Dans les pays européens et naturellement aussi en Autriche, on connaît très mal les pratiques de refoulement, de même que les atteintes aux droits humains qu’elles entraînent. Quant au discours politique, il n’évoque pas davantage la confrontation qu’elles impliquent et ses conséquences pour les intéressés après l’expulsion.

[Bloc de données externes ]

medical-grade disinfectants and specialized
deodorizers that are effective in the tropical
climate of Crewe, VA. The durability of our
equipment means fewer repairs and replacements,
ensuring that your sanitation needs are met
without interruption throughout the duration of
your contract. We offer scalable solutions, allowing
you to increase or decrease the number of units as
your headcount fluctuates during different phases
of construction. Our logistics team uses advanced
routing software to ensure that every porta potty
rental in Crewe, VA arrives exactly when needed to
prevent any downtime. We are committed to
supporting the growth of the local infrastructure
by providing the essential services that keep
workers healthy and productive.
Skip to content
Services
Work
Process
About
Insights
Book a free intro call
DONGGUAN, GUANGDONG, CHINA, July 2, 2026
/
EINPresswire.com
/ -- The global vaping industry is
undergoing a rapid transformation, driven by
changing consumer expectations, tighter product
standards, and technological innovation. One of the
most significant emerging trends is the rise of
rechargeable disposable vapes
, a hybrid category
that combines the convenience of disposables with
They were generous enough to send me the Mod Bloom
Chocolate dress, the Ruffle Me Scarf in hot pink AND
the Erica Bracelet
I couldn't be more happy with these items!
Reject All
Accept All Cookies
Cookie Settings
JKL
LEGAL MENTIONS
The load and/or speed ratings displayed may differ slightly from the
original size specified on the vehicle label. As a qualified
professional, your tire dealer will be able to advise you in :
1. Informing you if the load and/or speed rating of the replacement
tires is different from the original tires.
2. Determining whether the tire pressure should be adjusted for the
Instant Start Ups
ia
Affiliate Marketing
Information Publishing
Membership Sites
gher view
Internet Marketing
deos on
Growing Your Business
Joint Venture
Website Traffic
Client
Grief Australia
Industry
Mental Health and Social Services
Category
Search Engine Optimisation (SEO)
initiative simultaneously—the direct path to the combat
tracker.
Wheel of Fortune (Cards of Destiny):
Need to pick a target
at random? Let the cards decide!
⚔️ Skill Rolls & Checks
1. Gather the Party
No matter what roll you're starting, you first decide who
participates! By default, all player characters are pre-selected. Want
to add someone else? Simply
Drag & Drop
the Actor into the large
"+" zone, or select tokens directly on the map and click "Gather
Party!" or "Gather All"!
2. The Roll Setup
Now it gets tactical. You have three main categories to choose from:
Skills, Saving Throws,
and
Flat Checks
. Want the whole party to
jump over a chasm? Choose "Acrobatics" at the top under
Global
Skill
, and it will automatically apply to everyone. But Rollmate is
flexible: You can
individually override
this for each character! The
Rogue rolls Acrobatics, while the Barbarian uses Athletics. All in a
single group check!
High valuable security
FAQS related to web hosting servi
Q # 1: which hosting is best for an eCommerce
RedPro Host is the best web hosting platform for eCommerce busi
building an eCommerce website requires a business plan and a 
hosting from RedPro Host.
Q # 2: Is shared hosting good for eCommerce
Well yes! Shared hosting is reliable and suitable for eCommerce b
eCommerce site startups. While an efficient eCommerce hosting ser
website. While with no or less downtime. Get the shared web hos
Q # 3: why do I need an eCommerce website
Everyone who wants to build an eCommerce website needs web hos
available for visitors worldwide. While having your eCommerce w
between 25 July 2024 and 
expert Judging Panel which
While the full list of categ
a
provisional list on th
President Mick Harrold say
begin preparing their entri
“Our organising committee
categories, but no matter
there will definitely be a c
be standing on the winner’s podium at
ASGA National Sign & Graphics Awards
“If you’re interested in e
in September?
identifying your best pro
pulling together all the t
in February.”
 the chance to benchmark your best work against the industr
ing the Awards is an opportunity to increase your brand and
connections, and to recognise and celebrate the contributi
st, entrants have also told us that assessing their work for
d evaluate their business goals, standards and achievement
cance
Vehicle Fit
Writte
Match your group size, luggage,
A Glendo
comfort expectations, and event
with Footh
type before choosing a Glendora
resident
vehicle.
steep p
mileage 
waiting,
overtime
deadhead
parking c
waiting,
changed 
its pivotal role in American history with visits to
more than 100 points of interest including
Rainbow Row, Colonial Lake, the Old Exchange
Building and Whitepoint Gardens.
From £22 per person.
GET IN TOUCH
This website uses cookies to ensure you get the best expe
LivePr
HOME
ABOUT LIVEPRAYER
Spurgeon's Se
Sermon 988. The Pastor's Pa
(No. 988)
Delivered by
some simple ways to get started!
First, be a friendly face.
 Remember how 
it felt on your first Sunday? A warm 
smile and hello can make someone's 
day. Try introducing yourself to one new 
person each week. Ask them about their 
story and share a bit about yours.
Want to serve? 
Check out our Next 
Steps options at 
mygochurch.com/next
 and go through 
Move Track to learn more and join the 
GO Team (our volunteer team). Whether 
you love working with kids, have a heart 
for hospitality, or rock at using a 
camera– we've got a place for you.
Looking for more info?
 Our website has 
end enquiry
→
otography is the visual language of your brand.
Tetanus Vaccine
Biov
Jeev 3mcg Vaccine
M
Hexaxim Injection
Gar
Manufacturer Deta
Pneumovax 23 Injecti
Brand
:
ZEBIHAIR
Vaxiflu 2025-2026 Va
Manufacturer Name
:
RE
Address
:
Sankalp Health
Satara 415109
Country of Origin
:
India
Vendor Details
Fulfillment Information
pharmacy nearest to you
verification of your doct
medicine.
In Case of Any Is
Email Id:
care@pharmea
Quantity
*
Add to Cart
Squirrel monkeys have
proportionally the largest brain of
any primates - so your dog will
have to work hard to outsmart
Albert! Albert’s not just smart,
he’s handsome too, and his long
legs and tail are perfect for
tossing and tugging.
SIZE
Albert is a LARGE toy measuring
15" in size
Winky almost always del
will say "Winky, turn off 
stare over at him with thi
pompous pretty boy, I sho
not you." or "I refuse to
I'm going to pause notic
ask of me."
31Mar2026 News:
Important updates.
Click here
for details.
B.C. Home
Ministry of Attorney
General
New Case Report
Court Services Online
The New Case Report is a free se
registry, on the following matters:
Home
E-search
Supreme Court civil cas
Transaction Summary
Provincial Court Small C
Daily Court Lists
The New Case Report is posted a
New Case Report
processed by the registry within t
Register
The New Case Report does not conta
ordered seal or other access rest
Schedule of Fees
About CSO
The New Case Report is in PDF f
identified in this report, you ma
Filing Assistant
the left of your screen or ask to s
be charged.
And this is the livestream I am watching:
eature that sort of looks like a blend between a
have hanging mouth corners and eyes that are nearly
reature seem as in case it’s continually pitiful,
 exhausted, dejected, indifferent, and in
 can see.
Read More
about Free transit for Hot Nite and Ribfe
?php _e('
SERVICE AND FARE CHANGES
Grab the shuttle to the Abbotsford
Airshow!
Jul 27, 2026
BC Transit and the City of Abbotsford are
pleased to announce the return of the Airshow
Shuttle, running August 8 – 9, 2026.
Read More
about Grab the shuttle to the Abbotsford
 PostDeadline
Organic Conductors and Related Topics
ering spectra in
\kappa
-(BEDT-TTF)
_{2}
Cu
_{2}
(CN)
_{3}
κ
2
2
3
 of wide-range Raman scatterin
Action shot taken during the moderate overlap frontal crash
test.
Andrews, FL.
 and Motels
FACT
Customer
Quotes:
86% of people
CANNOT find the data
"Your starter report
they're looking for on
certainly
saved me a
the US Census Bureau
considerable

Les migrants des pays africains doivent faire face à un manque d’intérêt insupportable pour la situation politique et économique de leur pays d’origine, aux clichés racistes et au chauvinisme des Européens nantis. Ceux-ci trouvent leur expression aussi bien dans les lois que dans le comportement des fonctionnaires chargés de les appliquer, de même que dans l’ambiance générale au sein d’une grande partie de la population.
Solidarité transfrontière
Partie de Bamako (Mali) au printemps 2011, la caravane pour la liberté de circulation et un développement juste a rejoint trois semaines plus tard Dakar (Sénégal) où se tenait le 10ème Forum Social Mondial1. Elle avait pour objectif de mettre en évidence les liens entre les causes de la migration, les conditions de vie et de travail des migrants dans leur pays «d’accueil», ainsi que le caractère raciste des législations, exclusions et expulsions. Elle visait également à renforcer les liens entre groupes antiracistes européens et africains et à élaborer des projets communs de résistance. Cette volonté est motivée par la conviction que seuls des mouvements sociaux en Europe et ailleurs, travaillant ensemble à long terme et sur un pied d’égalité, pourront changer les relations inégales dominantes. Le simple fait que depuis 1990, plus de 14.000 personnes aient perdu la vie en tentant d’atteindre l’Europe est une raison suffisante pour exiger une autre politique de migration.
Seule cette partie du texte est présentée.